■ **DIRECTION**: Could you write out everything from the start of the lines down to the line containing "2:00 PM -- exactly on the 2 PM line.", replacing "bottom edge" with "lower edge" and changing nothing else?

■ **SUPPLIED DATA**:
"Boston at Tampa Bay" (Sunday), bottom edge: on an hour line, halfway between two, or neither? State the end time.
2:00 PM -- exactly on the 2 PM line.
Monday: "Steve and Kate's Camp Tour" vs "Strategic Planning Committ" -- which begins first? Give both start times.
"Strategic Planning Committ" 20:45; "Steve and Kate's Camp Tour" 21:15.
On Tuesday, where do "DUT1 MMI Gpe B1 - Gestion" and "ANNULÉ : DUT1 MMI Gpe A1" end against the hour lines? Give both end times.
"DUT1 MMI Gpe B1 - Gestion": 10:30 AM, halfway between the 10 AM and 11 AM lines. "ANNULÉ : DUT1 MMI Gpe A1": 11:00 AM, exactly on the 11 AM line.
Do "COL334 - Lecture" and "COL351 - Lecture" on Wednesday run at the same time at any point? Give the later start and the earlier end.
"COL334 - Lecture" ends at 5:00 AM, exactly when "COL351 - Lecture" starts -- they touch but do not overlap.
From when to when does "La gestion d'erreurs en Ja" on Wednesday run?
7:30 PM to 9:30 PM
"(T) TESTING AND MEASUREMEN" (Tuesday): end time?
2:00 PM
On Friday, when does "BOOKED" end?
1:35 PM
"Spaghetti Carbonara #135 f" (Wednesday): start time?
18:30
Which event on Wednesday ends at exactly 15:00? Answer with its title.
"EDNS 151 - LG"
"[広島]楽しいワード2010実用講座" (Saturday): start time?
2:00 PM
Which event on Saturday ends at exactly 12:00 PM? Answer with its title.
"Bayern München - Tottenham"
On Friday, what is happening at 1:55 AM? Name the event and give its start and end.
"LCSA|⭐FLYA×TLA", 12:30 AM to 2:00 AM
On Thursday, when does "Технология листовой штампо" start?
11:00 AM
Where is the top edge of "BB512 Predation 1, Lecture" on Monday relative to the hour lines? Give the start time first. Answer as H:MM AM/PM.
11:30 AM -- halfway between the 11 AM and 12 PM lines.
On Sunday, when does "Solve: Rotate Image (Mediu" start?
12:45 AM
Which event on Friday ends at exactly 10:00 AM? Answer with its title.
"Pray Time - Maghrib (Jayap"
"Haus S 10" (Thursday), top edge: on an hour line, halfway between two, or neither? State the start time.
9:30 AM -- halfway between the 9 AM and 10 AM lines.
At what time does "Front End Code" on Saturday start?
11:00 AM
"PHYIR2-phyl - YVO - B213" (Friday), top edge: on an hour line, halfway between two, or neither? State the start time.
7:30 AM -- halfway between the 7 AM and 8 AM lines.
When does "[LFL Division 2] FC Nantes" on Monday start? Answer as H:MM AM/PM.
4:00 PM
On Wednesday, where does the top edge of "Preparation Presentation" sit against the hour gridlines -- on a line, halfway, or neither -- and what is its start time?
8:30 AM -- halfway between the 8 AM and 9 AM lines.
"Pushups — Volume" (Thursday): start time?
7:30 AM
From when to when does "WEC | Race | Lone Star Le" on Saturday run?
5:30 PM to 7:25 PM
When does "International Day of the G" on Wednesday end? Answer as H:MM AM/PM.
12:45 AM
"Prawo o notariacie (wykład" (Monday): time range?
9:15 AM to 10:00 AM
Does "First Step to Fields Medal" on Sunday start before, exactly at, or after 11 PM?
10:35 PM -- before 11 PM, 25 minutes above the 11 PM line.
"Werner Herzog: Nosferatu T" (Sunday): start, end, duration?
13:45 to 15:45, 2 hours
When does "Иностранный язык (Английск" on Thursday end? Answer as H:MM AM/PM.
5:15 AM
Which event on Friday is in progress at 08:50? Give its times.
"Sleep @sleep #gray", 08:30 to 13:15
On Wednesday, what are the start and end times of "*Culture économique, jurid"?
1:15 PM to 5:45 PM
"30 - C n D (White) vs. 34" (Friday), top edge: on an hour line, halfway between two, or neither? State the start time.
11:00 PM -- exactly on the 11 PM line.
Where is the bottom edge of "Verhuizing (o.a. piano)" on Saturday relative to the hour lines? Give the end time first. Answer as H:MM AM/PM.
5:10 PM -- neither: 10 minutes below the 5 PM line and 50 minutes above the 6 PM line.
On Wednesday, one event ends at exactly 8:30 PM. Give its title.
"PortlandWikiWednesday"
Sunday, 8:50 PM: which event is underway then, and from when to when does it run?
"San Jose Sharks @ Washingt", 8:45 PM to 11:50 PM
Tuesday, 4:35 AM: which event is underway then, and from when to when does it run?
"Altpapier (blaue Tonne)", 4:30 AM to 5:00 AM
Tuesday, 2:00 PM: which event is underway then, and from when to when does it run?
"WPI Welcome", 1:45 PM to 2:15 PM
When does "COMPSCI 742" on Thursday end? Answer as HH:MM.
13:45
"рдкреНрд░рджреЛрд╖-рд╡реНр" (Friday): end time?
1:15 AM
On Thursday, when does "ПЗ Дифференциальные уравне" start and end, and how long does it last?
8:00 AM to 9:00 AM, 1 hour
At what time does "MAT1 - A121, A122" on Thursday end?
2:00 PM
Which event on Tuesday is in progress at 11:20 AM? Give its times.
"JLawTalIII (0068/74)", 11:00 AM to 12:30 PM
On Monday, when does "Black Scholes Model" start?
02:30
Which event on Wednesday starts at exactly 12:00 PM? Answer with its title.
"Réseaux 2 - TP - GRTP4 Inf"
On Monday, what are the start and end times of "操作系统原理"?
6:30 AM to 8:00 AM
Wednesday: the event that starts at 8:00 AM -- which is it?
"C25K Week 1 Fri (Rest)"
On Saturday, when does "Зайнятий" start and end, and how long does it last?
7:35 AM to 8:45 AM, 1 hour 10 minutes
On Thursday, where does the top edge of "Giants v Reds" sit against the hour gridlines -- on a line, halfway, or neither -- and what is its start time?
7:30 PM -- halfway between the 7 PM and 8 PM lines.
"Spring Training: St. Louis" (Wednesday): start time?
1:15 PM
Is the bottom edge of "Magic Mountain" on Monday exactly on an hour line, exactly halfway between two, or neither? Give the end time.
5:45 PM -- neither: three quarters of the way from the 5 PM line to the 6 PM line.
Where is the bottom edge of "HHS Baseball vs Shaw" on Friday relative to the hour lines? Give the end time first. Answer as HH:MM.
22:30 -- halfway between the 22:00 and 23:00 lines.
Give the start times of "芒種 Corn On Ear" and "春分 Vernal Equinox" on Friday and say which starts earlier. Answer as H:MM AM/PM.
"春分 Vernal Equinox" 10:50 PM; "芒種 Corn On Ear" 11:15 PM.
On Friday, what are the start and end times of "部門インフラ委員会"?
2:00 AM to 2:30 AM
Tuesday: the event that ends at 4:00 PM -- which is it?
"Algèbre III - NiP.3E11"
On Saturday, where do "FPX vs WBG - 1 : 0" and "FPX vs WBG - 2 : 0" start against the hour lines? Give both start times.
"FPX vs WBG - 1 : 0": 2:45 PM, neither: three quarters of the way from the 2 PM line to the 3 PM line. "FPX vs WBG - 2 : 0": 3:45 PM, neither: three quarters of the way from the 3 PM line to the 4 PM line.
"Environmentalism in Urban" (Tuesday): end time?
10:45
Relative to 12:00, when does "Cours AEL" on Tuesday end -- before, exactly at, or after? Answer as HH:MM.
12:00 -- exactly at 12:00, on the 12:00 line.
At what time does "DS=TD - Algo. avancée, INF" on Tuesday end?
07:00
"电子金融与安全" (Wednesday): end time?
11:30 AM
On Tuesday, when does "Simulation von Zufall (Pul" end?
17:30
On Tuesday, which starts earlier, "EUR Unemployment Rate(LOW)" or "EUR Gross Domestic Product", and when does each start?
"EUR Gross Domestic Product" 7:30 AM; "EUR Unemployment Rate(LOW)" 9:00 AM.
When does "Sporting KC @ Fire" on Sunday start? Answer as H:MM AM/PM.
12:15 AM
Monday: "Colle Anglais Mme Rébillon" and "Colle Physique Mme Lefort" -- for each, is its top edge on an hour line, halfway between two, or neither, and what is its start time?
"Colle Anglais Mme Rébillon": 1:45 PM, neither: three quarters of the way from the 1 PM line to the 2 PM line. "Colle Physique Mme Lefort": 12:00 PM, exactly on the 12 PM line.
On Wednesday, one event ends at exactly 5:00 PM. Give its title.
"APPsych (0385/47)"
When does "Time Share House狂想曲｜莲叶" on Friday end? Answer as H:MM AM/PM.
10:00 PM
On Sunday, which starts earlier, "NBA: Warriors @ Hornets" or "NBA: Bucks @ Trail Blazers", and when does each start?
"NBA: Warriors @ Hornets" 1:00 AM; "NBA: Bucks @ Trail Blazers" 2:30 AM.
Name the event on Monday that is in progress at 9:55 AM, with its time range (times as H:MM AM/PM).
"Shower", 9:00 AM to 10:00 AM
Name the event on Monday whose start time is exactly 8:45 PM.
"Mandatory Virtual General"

■ **THE COMPLETED TASK**:
"Boston at Tampa Bay" (Sunday), lower edge: on an hour line, halfway between two, or neither? State the end time.
2:00 PM -- exactly on the 2 PM line.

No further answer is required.